Chinese independent refiners, commonly known as teapots, are increasingly buying discounted Iranian crude oil to replace supplies from Venezuela that have fallen sharply in recent weeks, according to sources familiar with the matter.

The refiners are drawing on Iranian oil held in storage tanks and on ships, following disruptions to Venezuelan shipments after the United States asserted control over Venezuela’s oil exports last month. The decline in Venezuelan supply has forced Chinese buyers to seek alternative sources to meet demand.

Venezuelan crude shipments to China dropped significantly from mid-December after Washington imposed restrictions on sanctioned vessels as part of its actions against the government of President Nicolas Maduro. The United States has since indicated plans to oversee Venezuela’s oil sales and revenues.

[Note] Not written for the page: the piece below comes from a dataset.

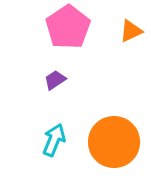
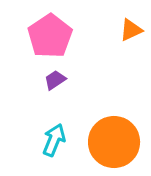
pink pentagon: moved 18 px left, 9 px down
orange triangle: moved 1 px up
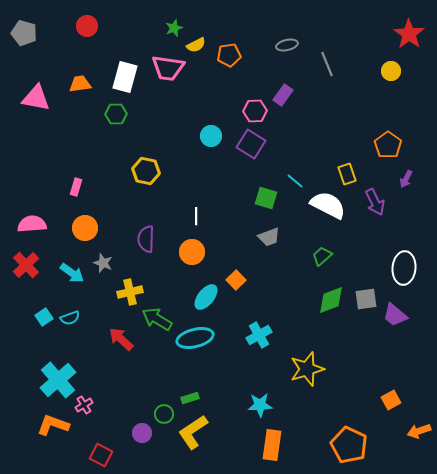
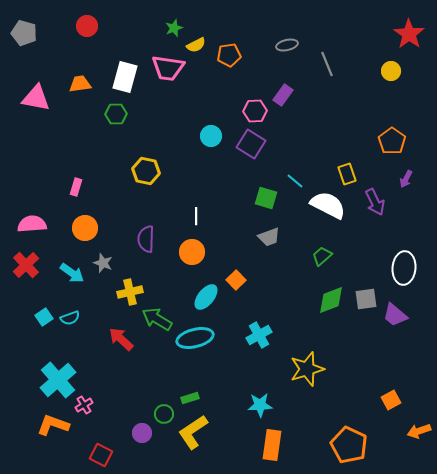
orange pentagon at (388, 145): moved 4 px right, 4 px up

Sources said Iranian heavy crude has emerged as the preferred replacement due to its lower price. Supplies of Iranian oil stored in Asia are being gradually drawn down to offset the shortfall from Venezuela.

Data showed that Venezuelan-origin crude held in floating storage in Asia declined sharply in January, while Iranian oil inventories also dipped during the same period as demand from Chinese refiners increased.

The shift highlights changing crude oil trade flows in Asia as refiners adjust to geopolitical developments affecting major oil-producing countries.